A inviabilidade econômica de transformar totalmente uma grande cidade para que seus moradores possam usufrui-la a pé com comodidade pode ser contornada com algumas ideias.

De acordo com Ana Rosa, a inviabilidade econômica de transformar totalmente uma grande cidade para que seus moradores possam usufrui-la a pé com comodidade, pode ser contornada com algumas ideias, mediante planejamento e viabilidade: “Em Nova Iorque, temos um exemplo maravilhoso, o High Line, um parque a 8 metros de altura, com aproximadamente 2,5 Km, que passa por três bairros e foi revitalizado. No local, passava uma via férrea, construída nos anos 1930 e desativada na década de 80”. Registros contam que, por volta de 1999, Joshua David e Robert Hammond, moradores da região que admiravam a via férrea, decidiram se mobilizar e reunir a comunidade para evitar a demolição programada pela prefeitura, já com a ideia de ocuparem o lugar para que a população pudesse usar para caminhadas, entre outras propostas. Devido ao valor do seguro ser muito alto para executar, a demolição foi abortada, dando lugar ao parque aéreo.

Gehl defende a humanização de espaços públicos por meio de planejamento urbano.
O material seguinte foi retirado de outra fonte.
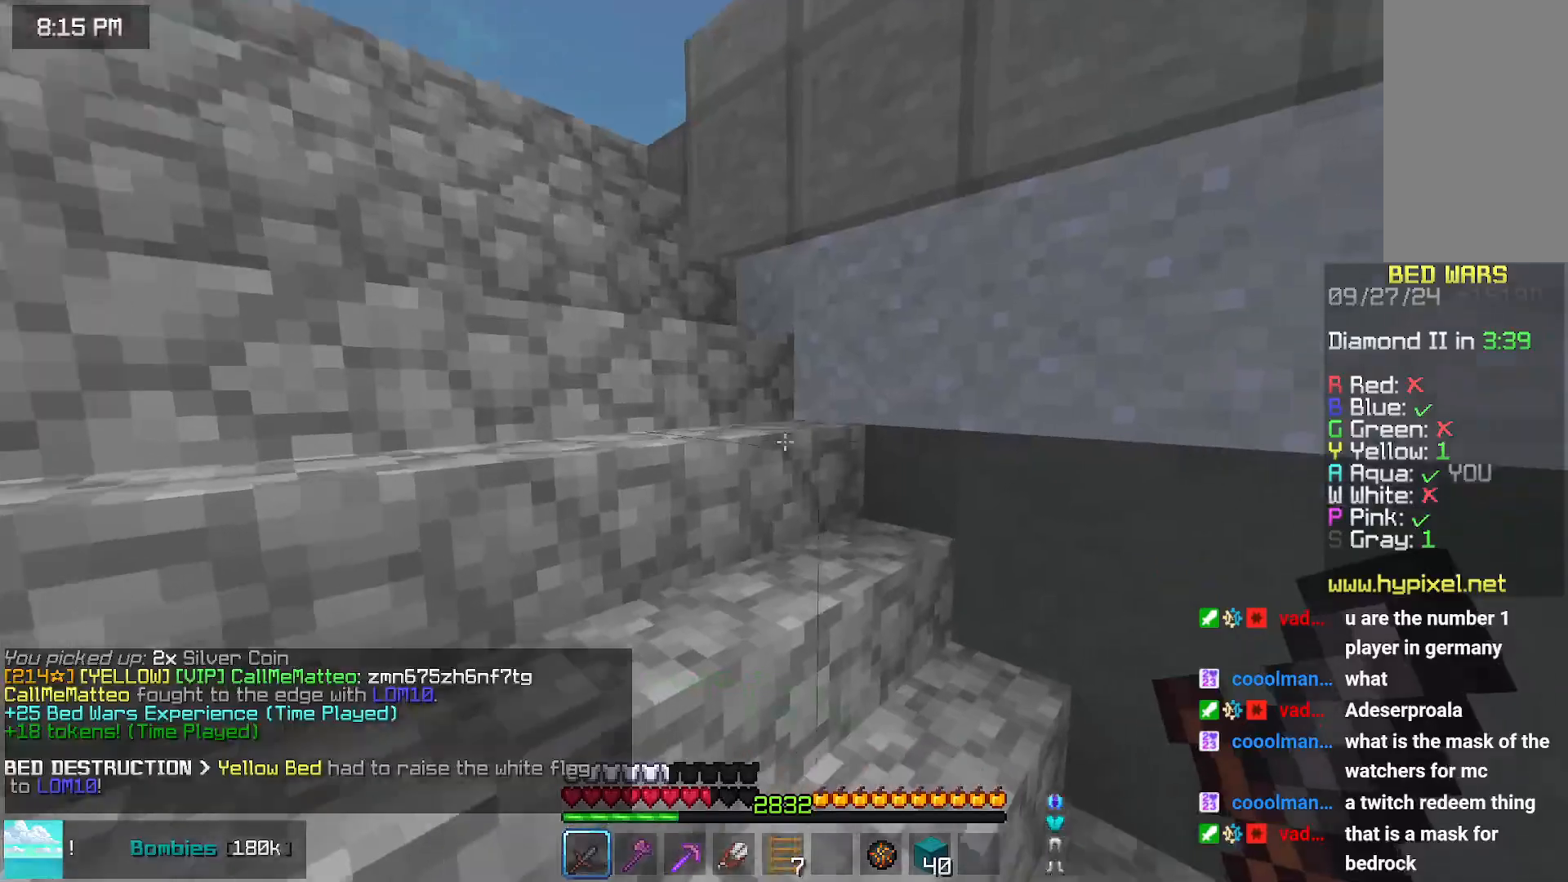
{"keys": ["left", "up"], "mouse": [], "events": [[117, "space", "down"], [217, "space", "up"], [333, "space", "down"], [483, "space", "up"]]}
O que pode ser classificado como uma boa área dentro do conceito de walkability?

De acordo com Instituto Mobilidade Verde, são apontados aspectos como árvores, lugar para sentar no meio de uma caminhada, expressões de arte, segurança, boas calçadas, topografia. Em maio de 2017, a National Association of City Transportation Officials e o Global Designing Cities Initiative lançaram o “Guia Global de Design de Rua” (Global Street Design Guide), um compêndio de ideias em desenho e planejamento urbano aplicados em diversos países do mundo. O material encontra-se em inglês e pode ser acessado pelo globaldesigningcities.org.